** Opening Reading text block **

On a normal day, Natalie Toth would be zipping around the Denver Museum of Nature and Science. As the institution’s chief fossil preparator, she’d oversee volunteers and interns, help remove precious history from dirt casements and be pulled into collections vaults and offices on every floor of the massive space. But there hasn’t been a normal day in weeks.
Instead, Toth’s kitchen has become a prep lab. The table is covered with bundles of plaster containing the remains of millennia-old organisms. Bits of ancient crocodiles and a turtle shell lay not far from a coffeemaker and a sink full of dishes. She carves away at the sediment as Riley, her big black lab, sleeps at her feet.
“This is the longest we’ve ever been away, and it’s really, really weird,” she said. She’s not just missing her colleagues: “I’m used to having more powerful and advanced tools.”
The coronavirus work-from-home orders have slowed some of DMNS’ scientific research. All of their field work, for instance, has been postponed until the fall. It worries Toth a bit, since fossils that have recently been uncovered are now exposed to the elements and must wait to find safe haven at the museum.

** Closing Reading text block **

Task A
Reproduce the part of the fossil preparator article starting at "Instead, Toth’s kitchen" and ending at "at her feet.".
Task B
According to the fossil preparator article, until when has all of the museum's field work been postponed?
Task C
List the duties that the fossil preparator article says Toth would perform at the museum on a normal day.
Rely only on the fossil preparator article; the data play no part.

** Opening Given data block **

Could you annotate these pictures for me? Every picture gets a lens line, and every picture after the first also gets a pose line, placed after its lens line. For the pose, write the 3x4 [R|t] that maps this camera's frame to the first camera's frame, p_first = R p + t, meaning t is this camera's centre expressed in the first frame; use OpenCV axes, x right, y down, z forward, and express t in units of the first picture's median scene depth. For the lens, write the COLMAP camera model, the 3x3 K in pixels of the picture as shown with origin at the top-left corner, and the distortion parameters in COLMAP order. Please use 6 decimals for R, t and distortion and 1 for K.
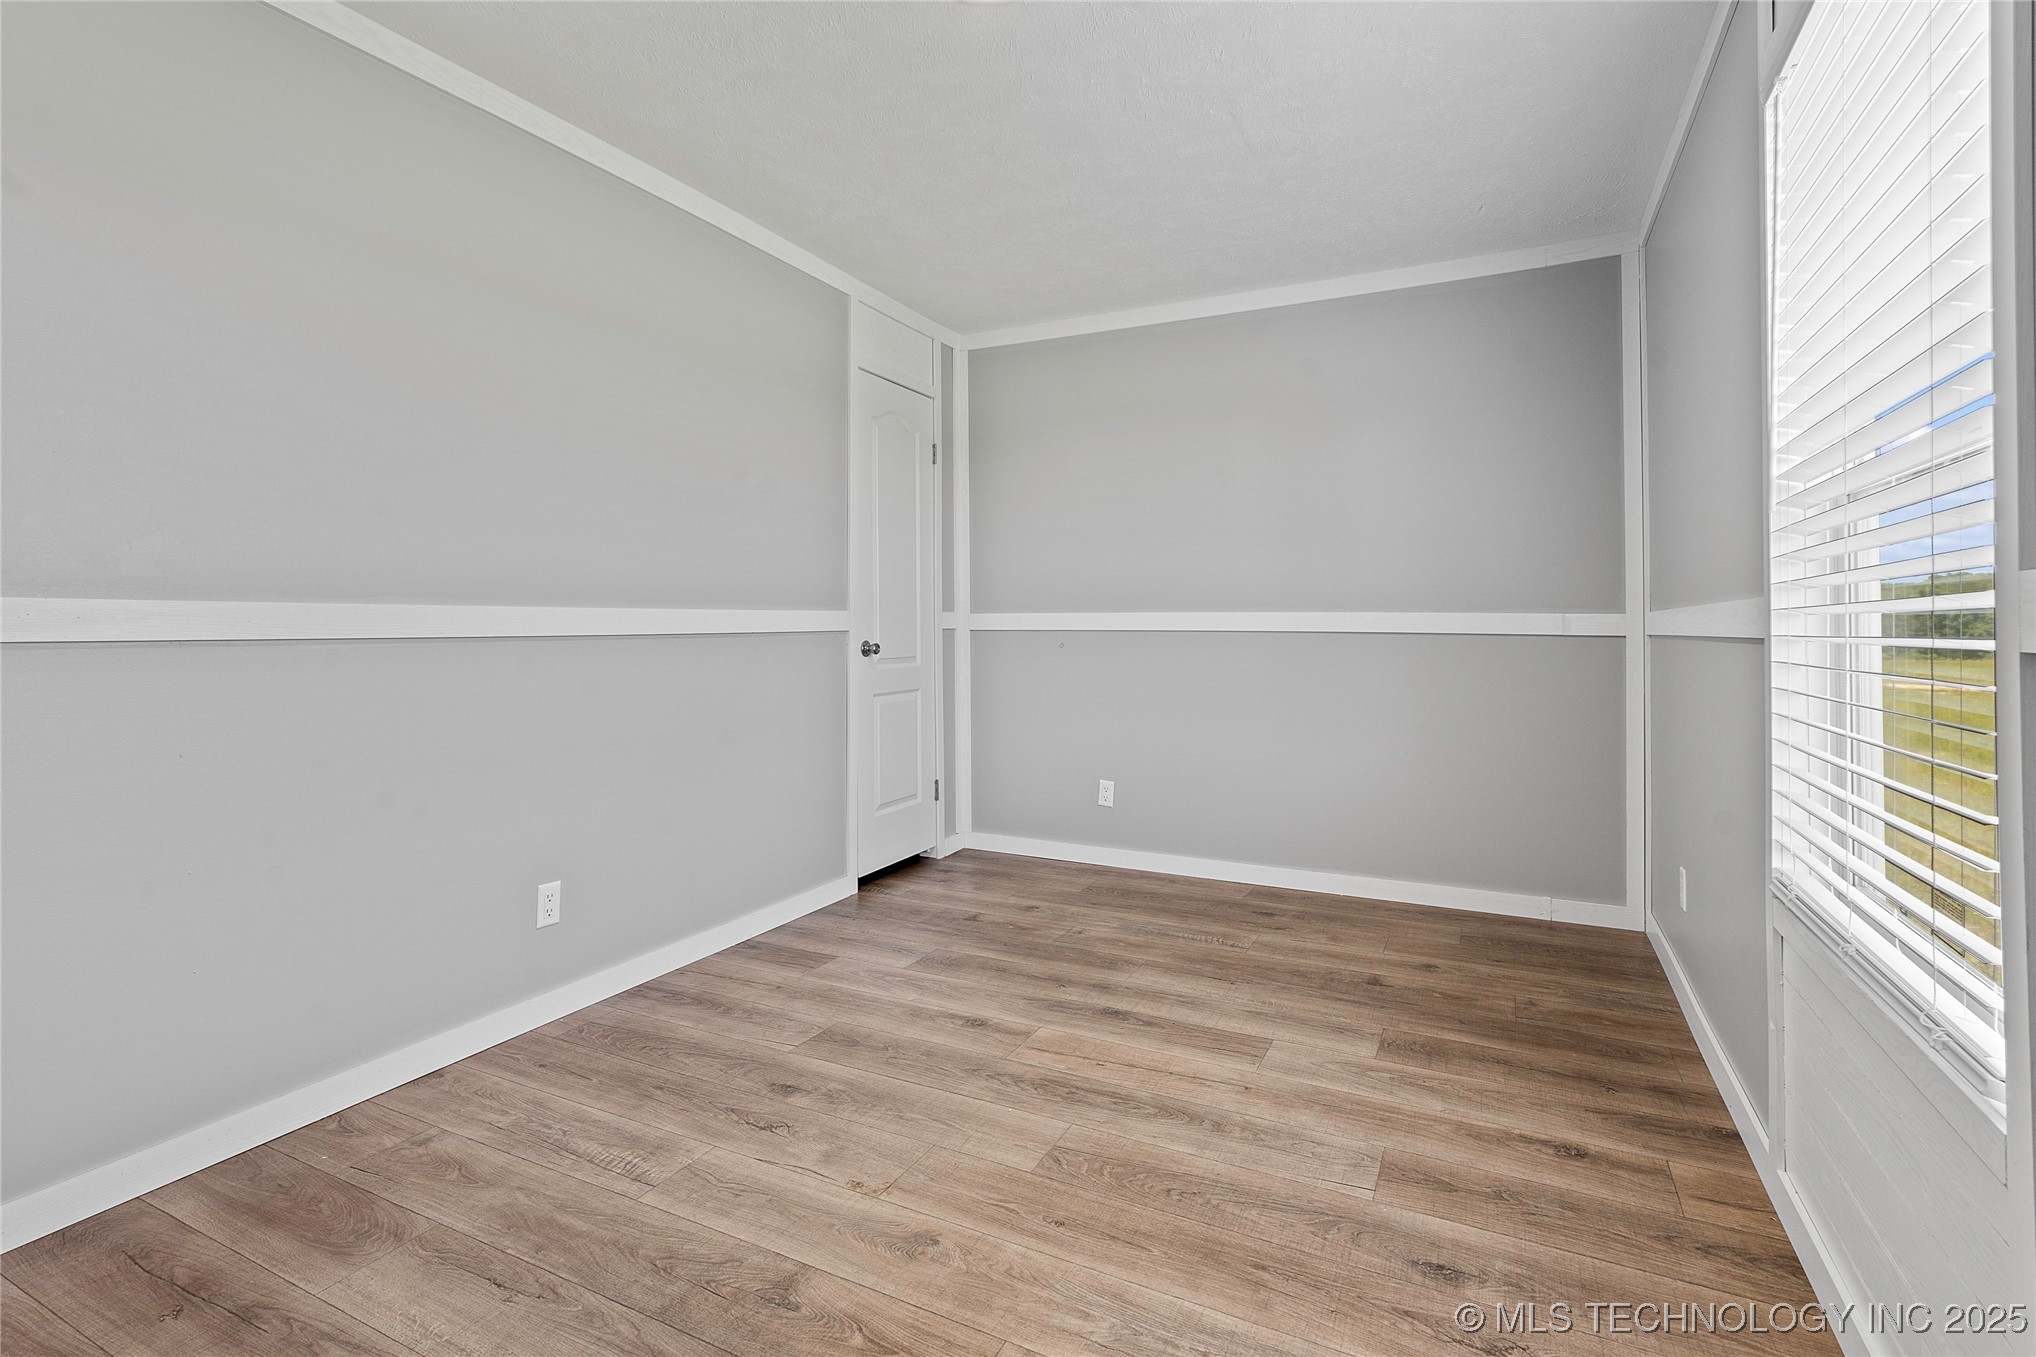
lens RADIAL K [[940.5, 0, 1010.0], [0, 940.5, 631.1], [0, 0, 1]] dist [0.017901, -0.002365]
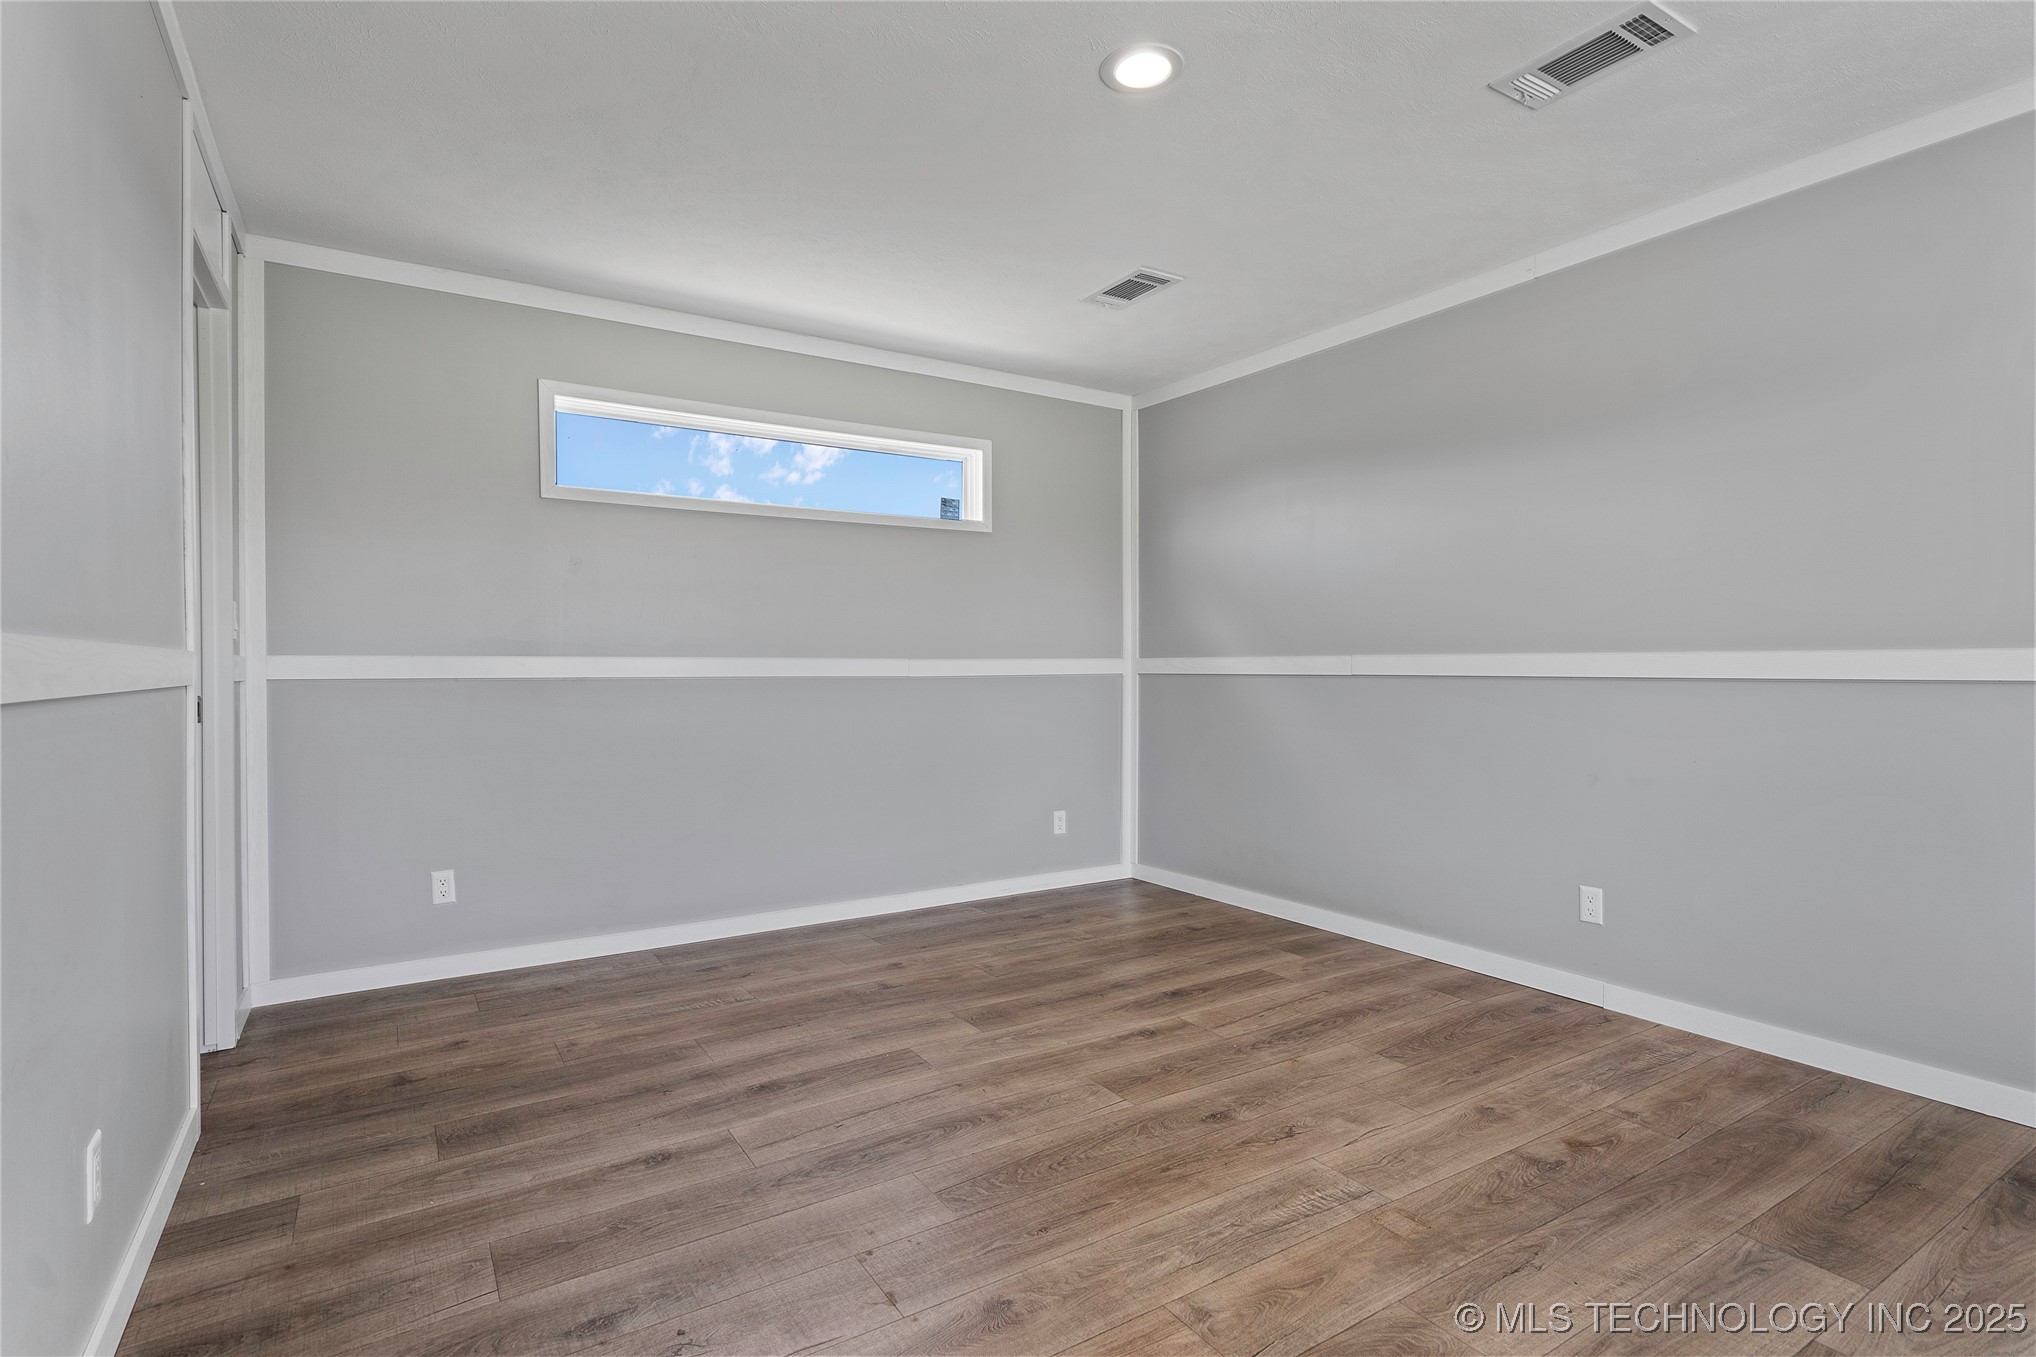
lens RADIAL K [[987.9, 0, 1002.7], [0, 987.9, 687.2], [0, 0, 1]] dist [0.015311, 0.003177]
pose [[0.512473, -0.010250, 0.858642, -0.505021], [0.002064, 0.999941, 0.010705, 0.001671], [-0.858701, -0.003713, 0.512464, 0.256752]]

** Closing Given data block **

Reply A
Instead, Toth’s kitchen has become a prep lab. The table is covered with bundles of plaster containing the remains of millennia-old organisms. Bits of ancient crocodiles and a turtle shell lay not far from a coffeemaker and a sink full of dishes. She carves away at the sediment as Riley, her big black lab, sleeps at her feet.

Reply B
Until the fall.

Reply C
- Oversee volunteers and interns
- Help remove precious history from dirt casements
- Be pulled into collections vaults and offices on every floor